I was able to cut costs by buying cedar posts and breaking apart an old cedar chest my brother gave me.

While breaking apart the cedar chest was work, it definitely was worth it because using purchased cedar would have cost me over $200 for one box. With my cost savings I was able to afford TWO boxes for $14. Yeah!!!

Planning was very important so I did my calculations and then laid the boards out just to make certain what the numbers said matched what occurred in real life. It did, and my little Doxie double checked.

And there we have it, the completed box ready to be set into the ground. Everything I read said to dig  holes for the posts, but I figured it would be simpler to just dig around the posts to get them into the ground and it seemed to work well for me.  You'll notice that my Doxie assistant is still supervising but sitting in the shade.

One thing I learned during my research was that cedar while untreated has it's own natural herbicide so I put in a plastic liner around tthe inside of the box to prevent contact with the soil. In some of the illustrations I saw, people put down cardboard on the bottom but I didn't. It was simply the bear ground. Next, I saved grass cuttings and tree leaves and used that as the bottom over the bare ground to build up the bottom level in preparation for putting in dirt. If you look closely you'll also notice I used the narrow spine boards as a lip for the box so later when I'm tending the garden I can set things like water buckets, shears etc on it and avoid having to rub against the top portion of the box when working. Sweeet!!

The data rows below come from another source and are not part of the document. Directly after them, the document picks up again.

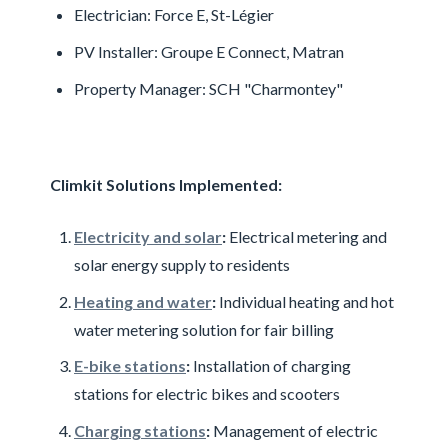
Electrician: Force E, St-Légier
PV Installer: Groupe E Connect, Matran
Property Manager: SCH "Charmontey"
Climkit Solutions Implemented:
Electricity and solar
:
Electrical metering and
solar energy supply to residents
Heating and water
:
Individual heating and hot
water metering solution for fair billing
E-bike stations
:
Installation of charging
stations for electric bikes and scooters
Charging stations
:
Management of electric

And here we have the completed project. I plan to add a little more dirt but was surprised that I already had almost six inches of dirt in before you reached the grass cuttings and leaves. Each box is 8ft by 4ft so a few more bags should put me close to that level. My savings on wood was eaten up with the cost of dirt ($15) but my total cost so far is $30 which is not bad. Before I fill the next box I plan to do a little searching around for free dirt but if I can't find any then add another $15 and a new total of $45. Either way the cost is still low when you consider all the veggies I plan to have for the Summer.